◆ Texto:
____

A dívida privada convertida em dívida pública, uma banca enxameada por banqueiros porno-ricos, actuais e de antanho, perdões fiscais inexplicáveis, fuga para offshores com o alto patrocínio de governantes neoliberais , a tudo isto este jose diz nada. O seu jogo é o oposto

Temos assim direito ao fadinho da “fixação pela liberalização do défice” e todas as tretas associadas

S.T. disse...

Convinha perceber a dinâmica da sustentabilidade da dívida pública antes de dizer disparates, Herr José.

Este artigo pode ajudar:

https://www.forbes.com/sites/francescoppola/2018/04/17/everything-youve-been-told-about-government-debt-is-wrong/#203498ca314f

Básicamente a sustentabilidade depende do diferencial entre os juros da dívida e o crescimento do produto interno bruto nominal. Há várias formas de encarar o problema. Pelo ponto de vista do pensamento primário da CE há que actuar no sentido de reduzir o stock da dívida. Só que essa abordagem tem falhado miseravelmente em todos os países da EU em que tem sido aplicado. O governo italiano propõe-se intervir na outra variável, a do crescimento do PIB.

Para uma abordagem mais aprofundada a S.ra Francis Copolla dá o link de um trabalho de um pesquisador do IMF/FMI:

https://www.imf.org/en/Publications/WP/Issues/2018/04/11/Interest-Growth-Differentials-and-Debt-Limits-in-Advanced-Economies-45794

Herr José esquece-se que em sociedades capitalistas o consumo é o motor da economia. Se quiser asfixiar o consumo que a "despesa" proporciona podemos discutir o caso dentro da lógica da economia planificada, mas suspeito que não seja essa a sua intenção. LOL

A lógica keynesiana implica que os governos devem ter uma política fiscal contracíclica, aumentando a despesa quando a economia contrai e cortando-a quando a economia está em expansão.

____

◆ Tarefas obrigatórias:
A – Responda, com base no texto sobre a dívida pública:
(i) Segundo S.T., de que depende basicamente a sustentabilidade da dívida pública?
(ii) Em que variável o governo italiano se propõe intervir?
(iii) Que política fiscal a lógica keynesiana implica para os governos?
B – Retome o texto sobre a dívida pública a partir da última frase apresentada.

[Extrações de texto por página]
____

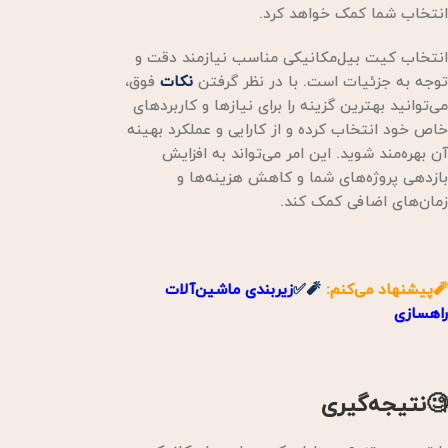
انتخاب شما کمک خواهد کرد.
انتخاب کیت بیل‌مکانیکی مناسب نیازمند دقت و
توجه به جزئیات است. با در نظر گرفتن
نکات
فوق،
می‌توانید بهترین گزینه را برای نیازها و کاربردهای
خاص خود انتخاب کرده و از کارایی و عملکرد بهینه
آن بهره‌مند شوید. این امر می‌تواند به افزایش
بازدهی پروژه‌های شما و کاهش هزینه‌ها و
زمان‌های اضافی کمک کند.
🧨پیشنهاد می‌کنم:
🧨✅
زیربندی ماشین‌آلات
راهسازی
🧐نتیجه‌گیری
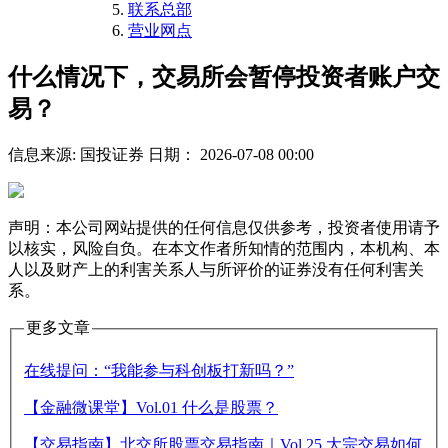
联系总部
营业网点
什么情况下，交易所会暂停投资者账户交
易？
信息来源: 国投证券
日期： 2026-07-08 00:00
声明：本公司网站提供的任何信息仅供参考，投资者使用请予
以核实，风险自负。在本文作者所知情的范围内，本机构、本
人以及财产上的利害关系人与所评价的证券没有任何利害关
系。
更多文章
在线提问：“我能参与科创板打新吗？”
【金融微课堂】Vol.01 什么是股票？
【交易指南】北交所股票交易指南｜Vol.25 大宗交易如何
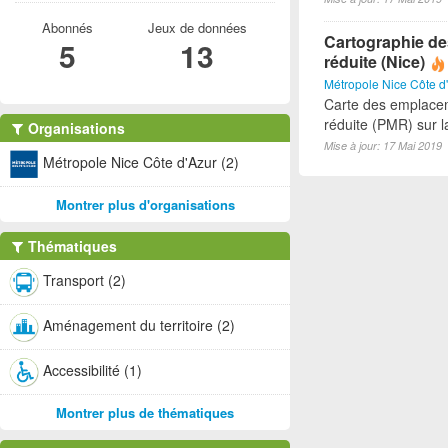
Abonnés
Jeux de données
Cartographie de
5
13
réduite (Nice)
Métropole Nice Côte d
Carte des emplacem
réduite (PMR) sur 
Organisations
Mise à jour: 17 Mai 2019
Métropole Nice Côte d'Azur (2)
Montrer plus d'organisations
Thématiques
Transport (2)
Aménagement du territoire (2)
Accessibilité (1)
Montrer plus de thématiques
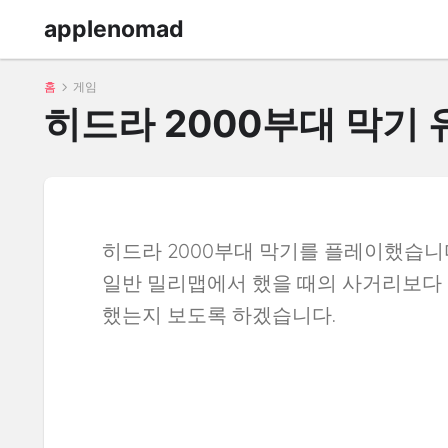
applenomad
홈
게임
히드라 2000부대 막기 
히드라 2000부대 막기를 플레이했습니
일반 밀리맵에서 했을 때의 사거리보다 
했는지 보도록 하겠습니다.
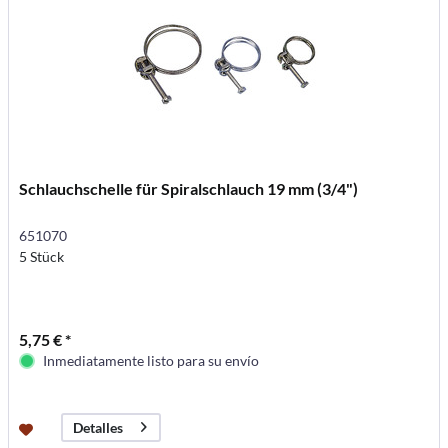
Schlauchschelle für Spiralschlauch 19 mm (3/4")
651070
5 Stück
5,75 € *
Inmediatamente listo para su envío
Detalles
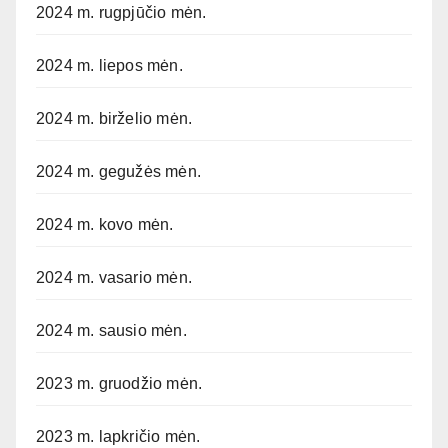
2024 m. rugpjūčio mėn.
2024 m. liepos mėn.
2024 m. birželio mėn.
2024 m. gegužės mėn.
2024 m. kovo mėn.
2024 m. vasario mėn.
2024 m. sausio mėn.
2023 m. gruodžio mėn.
2023 m. lapkričio mėn.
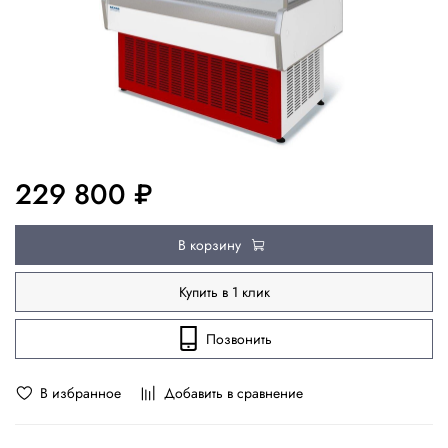
229 800 ₽
В корзину
Купить в 1 клик
Позвонить
В избранное
Добавить в сравнение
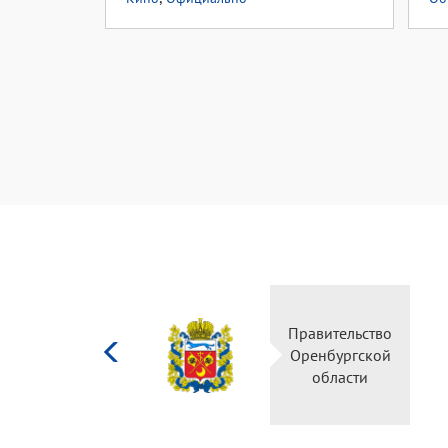
Министерство
Правительство
культуры
Оренбургской
Российской
области
федерации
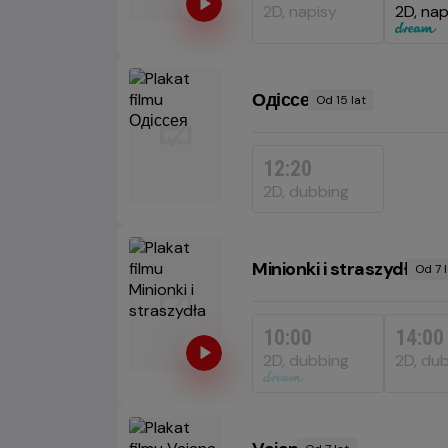
2D, napisy
2D, nap
Одіссея
Od 15 lat
Minimalny
wiek
12:20
2D, dubbing
Minionki i straszydła
Od 7 l
Mi
wi
10:00
14:00
2D, dubbing
2D, du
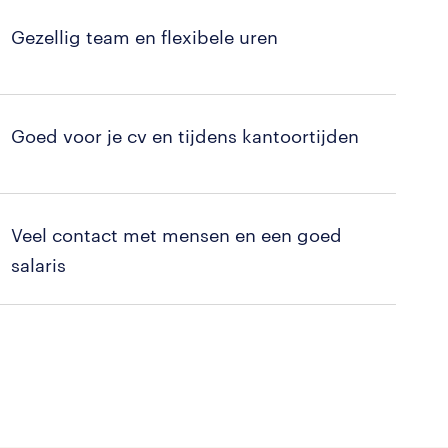
Gezellig team en flexibele uren
Goed voor je cv en tijdens kantoortijden
Veel contact met mensen en een goed
salaris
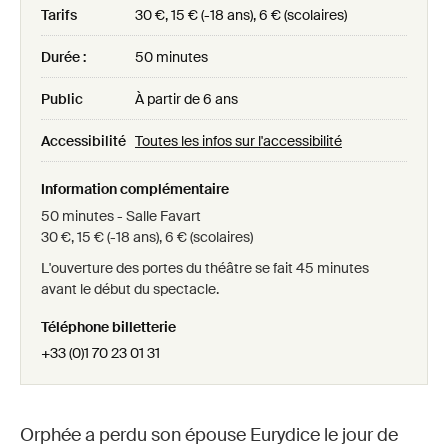
Tarifs
30 €, 15 € (-18 ans), 6 € (scolaires)
Durée :
50 minutes
Public
À partir de 6 ans
Accessibilité
Toutes les infos sur l'accessibilité
Information complémentaire
50 minutes - Salle Favart
30 €, 15 € (-18 ans), 6 € (scolaires)
L'ouverture des portes du théâtre se fait 45 minutes
avant le début du spectacle.
Téléphone billetterie
+33 (0)1 70 23 01 31
Orphée a perdu son épouse Eurydice le jour de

____

◆ Respostas ao exercício:
A –
(i) Do diferencial entre os juros da dívida e o crescimento do produto interno bruto nominal.
(ii) Na do crescimento do PIB.
(iii) Uma política fiscal contracíclica, que aumenta a despesa quando a economia contrai e a corta quando a economia está em expansão.

B –
S.T.

S.T. disse...

O texto do post esclarece a intenção confessa por parte das elites da core-EU de blindarem ainda mais o corpo regulamentar da EU, reforçando a sua vantagem face aos países periféricos.

Esta obsessão pela regulamentação e pelas regras fixas mas vantajosas para os países do core-EU insere-se em duas ordens de motivação:

A primeira é o ênfase da doutrina ordo-liberal na regulamentação das relações económicas. A segunda é a relutância da Alemanha em exercer de forma explícita o seu poder como hegemon regional, preferindo delegar esse poder em "regras", mas regras essas cuidadosamente enviesadas no sentido de favorecer as suas elites. É a forma cobarde que os dirigentes alemães têm de exercer um poder de forma subreptícia devido à memória ainda vívida dos desmandos alemães que destruíram uma grande parte do continente em duas guerras no século passado.

S.T.

S.T. disse...

Embora sem grandes dados sobre a economia italiana, este artigo do Figaro (¡ jornal de direita francês ¡) dá uma ideia do jogo de manobras políticas entre o governo italiano e a CE.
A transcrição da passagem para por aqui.